A while ago, Love Sudo decided to start our own hosting platform (a topic we'll go into in the future). After a lot of looking around, we fell in love (as you should be with any service you use) with a recent SAAS (software-as-a-service) platform from Delicious Brains (the excellent team behind the fantastic WP DB Migrate Pro) called SpinupWP.
We'll have a blog covering that decision making process soon, but if you're interested in getting a $50 credit 30 days after signing up to try them use this referral link.
As anyone who hosts or handles the maintenance of a website knows, monitoring is key. Internally we use StatusCake and I cannot recommend them enough. Recently however, we started getting notifications about one of our servers running consistently at almost 100% CPU and 100% RAM.
This confused us, as when we logged into the box to check it we never saw that peak. This lead us into a journey to discover what caused the high reporting and the solution.
We wanted to make sure that the script being run for our monitoring was reporting accurate information. Working with the incredible folks over at StatusCake, we were able to check the script and tested it against our own script, but again, the load was reporting exceedingly high.
We turned to one of the most powerful, life-saving tools found in the arsenal of operations: sysstat. Using sysstat we sat and watched the server's resources live and noticed an interesting trend. Every minute on the dot, we saw RAM and CPU resources rise to critical levels for ~8 seconds.
In our experience, anytime we see a trend like that consistent, we know the number one place to look is at the cronjobs running on the server.
As the server we're having the issues on is one that we had provisioned and set up through SpinupWP, we started digging into the cronjobs. What we discovered made our entire operations team dance in joy, while simultaneously shake our heads.
You see, the devs over at Delicious Brains know how to make a solid WordPress hosting platform. Performance is one of the key features of their solution and one source of that performance? The turning off of wp-cron.php and the setting up of a proper cronjob to perform the functions instead.
It's honestly beautiful how they set it up, and how they clean up after themselves if you remove a website from your SpinupWP Dashboard. It almost brings a tear to the eye!
Mixed in those beautiful cronjobs was also the cronjob for our server monitor that we set up through StatusCake. Again, elegantly done and configured.

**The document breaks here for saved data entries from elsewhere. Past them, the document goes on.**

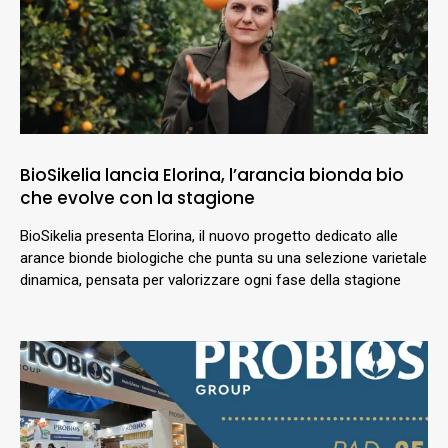
BioSikelia lancia Elorina, l’arancia bionda bio
che evolve con la stagione
BioSikelia presenta Elorina, il nuovo progetto dedicato alle
arance bionde biologiche che punta su una selezione varietale
dinamica, pensata per valorizzare ogni fase della stagione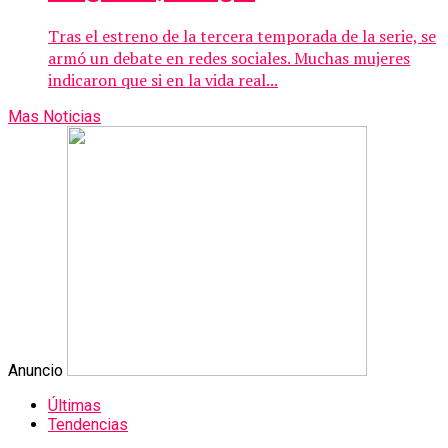
Tras el estreno de la tercera temporada de la serie, se
armó un debate en redes sociales. Muchas mujeres
indicaron que si en la vida real...
Mas Noticias
Anuncio
Últimas
Tendencias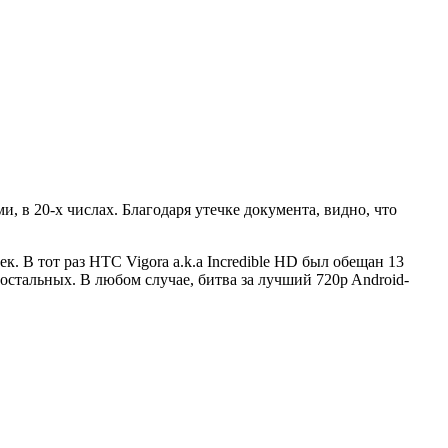
, в 20-х числах. Благодаря утечке документа, видно, что
к. В тот раз HTC Vigora a.k.a Incredible HD был обещан 13
остальных. В любом случае, битва за лучший 720p Android-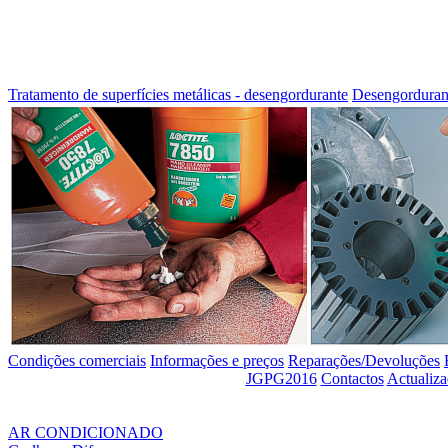
Tratamento de superfícies metálicas - desengordurante
Desengordurant
Condições comerciais
Informações e preços
Reparações/Devoluções
JGPG2016
Contactos
Actualiz
AR CONDICIONADO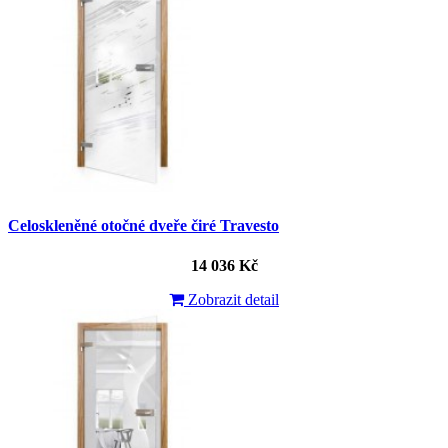
Celoskleněné otočné dveře čiré Travesto
14 036 Kč
Zobrazit detail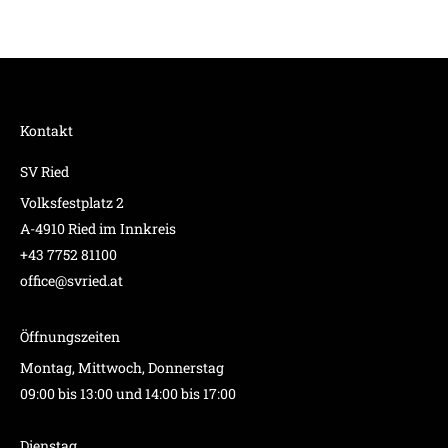
Kontakt
SV Ried
Volksfestplatz 2
A-4910 Ried im Innkreis
+43 7752 81100
office@svried.at
Öffnungszeiten
Montag, Mittwoch, Donnerstag
09:00 bis 13:00 und 14:00 bis 17:00
Dienstag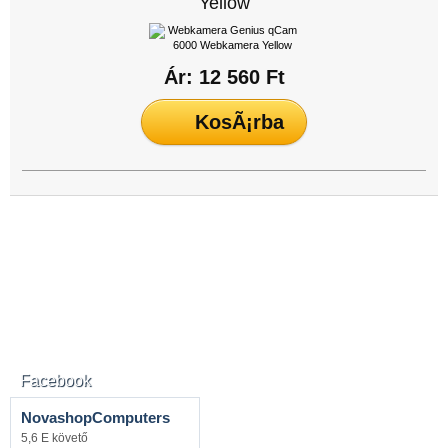
Yellow
Ár: 12 560 Ft
Facebook
NovashopComputers
5,6 E követő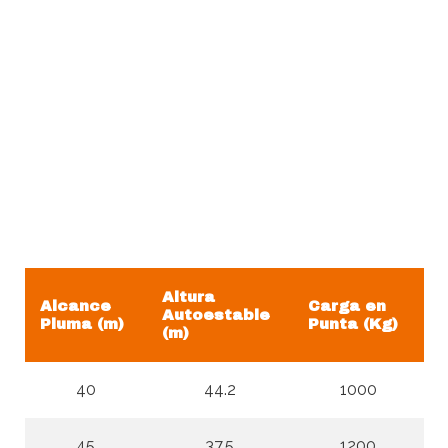
Altura
Alcance
Carga en
Autoestable
Pluma (m)
Punta (Kg)
(m)
40
44.2
1000
45
37.5
1200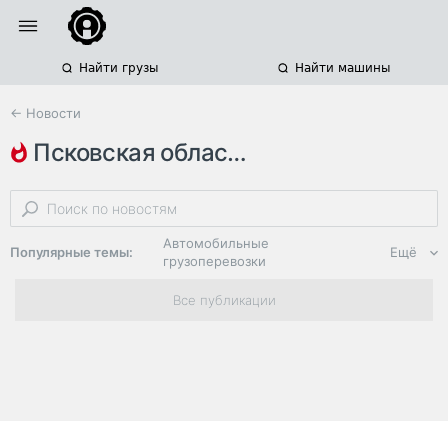
Найти грузы
Найти машины
← Новости
псковская область
весенние ограничения движения
международные автоперевозки
липецкая область
Автомобильные
Популярные темы:
Ещё
грузоперевозки
Региональная
Все публикации
логистика
ЭДО, ИТ в
логистике
Дороги,
инфраструктура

The result? Two companies that do not know each other (though hopefully they will after this) who do things right presented a perfect storm where when wp cron was being run, the monitor was doing a check as well. Therefore every time the server monitor tested the resources, it was testing it during the time when wp cron was running. Anyone who has ever done any work with WordPress knows the pain that wp cron can bring to a server's resources.
To fix this issue, we modified the cronjobs set up by SpinupWP to run at different times than the server monitor. This way if the server monitor reports an issue, it's because that newly created 3 second window when wp cron runs has really had an issue or there is something else wrong. The result is that beautiful graph you see above. Look at it? That change was major!
We want to give a massive thank you to StatusCake and DeliciousBrains as they have been exceptional in our discovery process as we investigated and dealt with the issue. 11/10 would recommend both to anyone!
Aha! The age old "my metrics are lying to me!" problem! Always fun to find these and dig into 'em 😉
Isn't that just the way? False positives and false negatives can be really convoluted if not investigated right, that's for sure!
Awesome post! Keep up the great work! 🙂
Thanks! It's always fun to find ways to work with good developers so their systems don't cause issues when connected together.